» Objective
Rewrite the material below with each "common name" changed to "vernacular name" and nothing else altered.

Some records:

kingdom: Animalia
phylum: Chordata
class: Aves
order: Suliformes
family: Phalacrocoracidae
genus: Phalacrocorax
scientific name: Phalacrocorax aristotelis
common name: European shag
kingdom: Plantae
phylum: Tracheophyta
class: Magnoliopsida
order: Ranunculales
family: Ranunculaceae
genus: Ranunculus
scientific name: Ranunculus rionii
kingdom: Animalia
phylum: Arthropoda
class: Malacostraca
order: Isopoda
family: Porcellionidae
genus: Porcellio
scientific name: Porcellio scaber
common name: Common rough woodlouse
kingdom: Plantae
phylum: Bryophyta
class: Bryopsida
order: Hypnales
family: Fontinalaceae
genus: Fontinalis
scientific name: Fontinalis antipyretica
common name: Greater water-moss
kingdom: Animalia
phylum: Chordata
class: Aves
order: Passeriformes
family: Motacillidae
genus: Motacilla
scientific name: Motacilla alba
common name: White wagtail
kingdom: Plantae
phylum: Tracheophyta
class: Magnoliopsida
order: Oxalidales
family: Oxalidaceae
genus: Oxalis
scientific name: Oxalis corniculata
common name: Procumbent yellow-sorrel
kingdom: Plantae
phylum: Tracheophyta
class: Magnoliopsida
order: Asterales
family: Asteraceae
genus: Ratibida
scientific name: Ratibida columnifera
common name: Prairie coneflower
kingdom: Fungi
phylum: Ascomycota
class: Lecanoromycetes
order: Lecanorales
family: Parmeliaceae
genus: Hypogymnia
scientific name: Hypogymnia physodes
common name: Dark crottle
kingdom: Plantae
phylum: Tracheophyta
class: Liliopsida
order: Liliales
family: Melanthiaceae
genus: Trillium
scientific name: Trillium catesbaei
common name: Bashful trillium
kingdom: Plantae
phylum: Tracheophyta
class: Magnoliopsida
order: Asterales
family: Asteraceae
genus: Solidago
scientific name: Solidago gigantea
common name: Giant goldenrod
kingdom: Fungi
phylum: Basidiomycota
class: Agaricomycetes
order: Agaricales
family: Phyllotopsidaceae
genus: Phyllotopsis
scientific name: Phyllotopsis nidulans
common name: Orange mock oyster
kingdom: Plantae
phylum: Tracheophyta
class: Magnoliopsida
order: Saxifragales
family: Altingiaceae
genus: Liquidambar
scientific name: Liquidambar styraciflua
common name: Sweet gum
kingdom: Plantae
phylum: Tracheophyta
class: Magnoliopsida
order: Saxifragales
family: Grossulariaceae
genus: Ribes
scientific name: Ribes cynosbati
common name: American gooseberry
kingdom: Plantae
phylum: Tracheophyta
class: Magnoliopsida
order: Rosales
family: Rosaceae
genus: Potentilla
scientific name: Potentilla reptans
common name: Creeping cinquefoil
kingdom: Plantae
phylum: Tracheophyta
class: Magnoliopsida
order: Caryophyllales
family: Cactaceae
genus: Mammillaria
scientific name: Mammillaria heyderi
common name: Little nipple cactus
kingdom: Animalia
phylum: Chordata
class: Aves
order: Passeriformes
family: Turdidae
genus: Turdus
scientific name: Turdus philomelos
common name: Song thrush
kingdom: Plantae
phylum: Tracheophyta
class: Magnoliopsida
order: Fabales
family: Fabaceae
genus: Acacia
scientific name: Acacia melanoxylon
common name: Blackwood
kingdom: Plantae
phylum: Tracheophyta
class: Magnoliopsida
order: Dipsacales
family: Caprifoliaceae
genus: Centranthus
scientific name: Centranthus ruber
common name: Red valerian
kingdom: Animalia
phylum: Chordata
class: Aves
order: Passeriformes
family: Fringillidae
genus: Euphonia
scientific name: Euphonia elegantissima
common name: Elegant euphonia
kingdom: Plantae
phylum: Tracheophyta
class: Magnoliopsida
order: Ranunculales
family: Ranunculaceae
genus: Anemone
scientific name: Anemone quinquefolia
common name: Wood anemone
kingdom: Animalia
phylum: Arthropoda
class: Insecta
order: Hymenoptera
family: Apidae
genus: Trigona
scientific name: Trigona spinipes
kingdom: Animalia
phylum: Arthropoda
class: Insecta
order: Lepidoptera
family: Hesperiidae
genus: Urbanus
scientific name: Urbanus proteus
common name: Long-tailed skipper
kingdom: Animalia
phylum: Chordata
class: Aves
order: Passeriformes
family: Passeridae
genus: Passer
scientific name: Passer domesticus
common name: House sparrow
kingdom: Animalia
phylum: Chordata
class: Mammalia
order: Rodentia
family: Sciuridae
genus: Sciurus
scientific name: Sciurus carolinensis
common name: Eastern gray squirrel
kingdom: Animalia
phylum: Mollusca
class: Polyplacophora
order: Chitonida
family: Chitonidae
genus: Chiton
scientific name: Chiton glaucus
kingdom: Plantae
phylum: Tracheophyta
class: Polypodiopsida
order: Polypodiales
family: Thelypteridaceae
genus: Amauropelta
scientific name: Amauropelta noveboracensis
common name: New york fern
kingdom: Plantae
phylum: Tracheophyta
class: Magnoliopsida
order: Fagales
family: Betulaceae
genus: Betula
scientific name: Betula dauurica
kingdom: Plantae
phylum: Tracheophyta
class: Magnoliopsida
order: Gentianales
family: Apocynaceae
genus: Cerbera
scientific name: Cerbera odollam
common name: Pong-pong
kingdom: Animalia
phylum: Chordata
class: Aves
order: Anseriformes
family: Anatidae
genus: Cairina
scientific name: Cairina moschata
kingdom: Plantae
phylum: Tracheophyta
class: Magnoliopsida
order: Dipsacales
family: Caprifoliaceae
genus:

» The answer
kingdom: Animalia
phylum: Chordata
class: Aves
order: Suliformes
family: Phalacrocoracidae
genus: Phalacrocorax
scientific name: Phalacrocorax aristotelis
vernacular name: European shag
kingdom: Plantae
phylum: Tracheophyta
class: Magnoliopsida
order: Ranunculales
family: Ranunculaceae
genus: Ranunculus
scientific name: Ranunculus rionii
kingdom: Animalia
phylum: Arthropoda
class: Malacostraca
order: Isopoda
family: Porcellionidae
genus: Porcellio
scientific name: Porcellio scaber
vernacular name: Common rough woodlouse
kingdom: Plantae
phylum: Bryophyta
class: Bryopsida
order: Hypnales
family: Fontinalaceae
genus: Fontinalis
scientific name: Fontinalis antipyretica
vernacular name: Greater water-moss
kingdom: Animalia
phylum: Chordata
class: Aves
order: Passeriformes
family: Motacillidae
genus: Motacilla
scientific name: Motacilla alba
vernacular name: White wagtail
kingdom: Plantae
phylum: Tracheophyta
class: Magnoliopsida
order: Oxalidales
family: Oxalidaceae
genus: Oxalis
scientific name: Oxalis corniculata
vernacular name: Procumbent yellow-sorrel
kingdom: Plantae
phylum: Tracheophyta
class: Magnoliopsida
order: Asterales
family: Asteraceae
genus: Ratibida
scientific name: Ratibida columnifera
vernacular name: Prairie coneflower
kingdom: Fungi
phylum: Ascomycota
class: Lecanoromycetes
order: Lecanorales
family: Parmeliaceae
genus: Hypogymnia
scientific name: Hypogymnia physodes
vernacular name: Dark crottle
kingdom: Plantae
phylum: Tracheophyta
class: Liliopsida
order: Liliales
family: Melanthiaceae
genus: Trillium
scientific name: Trillium catesbaei
vernacular name: Bashful trillium
kingdom: Plantae
phylum: Tracheophyta
class: Magnoliopsida
order: Asterales
family: Asteraceae
genus: Solidago
scientific name: Solidago gigantea
vernacular name: Giant goldenrod
kingdom: Fungi
phylum: Basidiomycota
class: Agaricomycetes
order: Agaricales
family: Phyllotopsidaceae
genus: Phyllotopsis
scientific name: Phyllotopsis nidulans
vernacular name: Orange mock oyster
kingdom: Plantae
phylum: Tracheophyta
class: Magnoliopsida
order: Saxifragales
family: Altingiaceae
genus: Liquidambar
scientific name: Liquidambar styraciflua
vernacular name: Sweet gum
kingdom: Plantae
phylum: Tracheophyta
class: Magnoliopsida
order: Saxifragales
family: Grossulariaceae
genus: Ribes
scientific name: Ribes cynosbati
vernacular name: American gooseberry
kingdom: Plantae
phylum: Tracheophyta
class: Magnoliopsida
order: Rosales
family: Rosaceae
genus: Potentilla
scientific name: Potentilla reptans
vernacular name: Creeping cinquefoil
kingdom: Plantae
phylum: Tracheophyta
class: Magnoliopsida
order: Caryophyllales
family: Cactaceae
genus: Mammillaria
scientific name: Mammillaria heyderi
vernacular name: Little nipple cactus
kingdom: Animalia
phylum: Chordata
class: Aves
order: Passeriformes
family: Turdidae
genus: Turdus
scientific name: Turdus philomelos
vernacular name: Song thrush
kingdom: Plantae
phylum: Tracheophyta
class: Magnoliopsida
order: Fabales
family: Fabaceae
genus: Acacia
scientific name: Acacia melanoxylon
vernacular name: Blackwood
kingdom: Plantae
phylum: Tracheophyta
class: Magnoliopsida
order: Dipsacales
family: Caprifoliaceae
genus: Centranthus
scientific name: Centranthus ruber
vernacular name: Red valerian
kingdom: Animalia
phylum: Chordata
class: Aves
order: Passeriformes
family: Fringillidae
genus: Euphonia
scientific name: Euphonia elegantissima
vernacular name: Elegant euphonia
kingdom: Plantae
phylum: Tracheophyta
class: Magnoliopsida
order: Ranunculales
family: Ranunculaceae
genus: Anemone
scientific name: Anemone quinquefolia
vernacular name: Wood anemone
kingdom: Animalia
phylum: Arthropoda
class: Insecta
order: Hymenoptera
family: Apidae
genus: Trigona
scientific name: Trigona spinipes
kingdom: Animalia
phylum: Arthropoda
class: Insecta
order: Lepidoptera
family: Hesperiidae
genus: Urbanus
scientific name: Urbanus proteus
vernacular name: Long-tailed skipper
kingdom: Animalia
phylum: Chordata
class: Aves
order: Passeriformes
family: Passeridae
genus: Passer
scientific name: Passer domesticus
vernacular name: House sparrow
kingdom: Animalia
phylum: Chordata
class: Mammalia
order: Rodentia
family: Sciuridae
genus: Sciurus
scientific name: Sciurus carolinensis
vernacular name: Eastern gray squirrel
kingdom: Animalia
phylum: Mollusca
class: Polyplacophora
order: Chitonida
family: Chitonidae
genus: Chiton
scientific name: Chiton glaucus
kingdom: Plantae
phylum: Tracheophyta
class: Polypodiopsida
order: Polypodiales
family: Thelypteridaceae
genus: Amauropelta
scientific name: Amauropelta noveboracensis
vernacular name: New york fern
kingdom: Plantae
phylum: Tracheophyta
class: Magnoliopsida
order: Fagales
family: Betulaceae
genus: Betula
scientific name: Betula dauurica
kingdom: Plantae
phylum: Tracheophyta
class: Magnoliopsida
order: Gentianales
family: Apocynaceae
genus: Cerbera
scientific name: Cerbera odollam
vernacular name: Pong-pong
kingdom: Animalia
phylum: Chordata
class: Aves
order: Anseriformes
family: Anatidae
genus: Cairina
scientific name: Cairina moschata
kingdom: Plantae
phylum: Tracheophyta
class: Magnoliopsida
order: Dipsacales
family: Caprifoliaceae
genus:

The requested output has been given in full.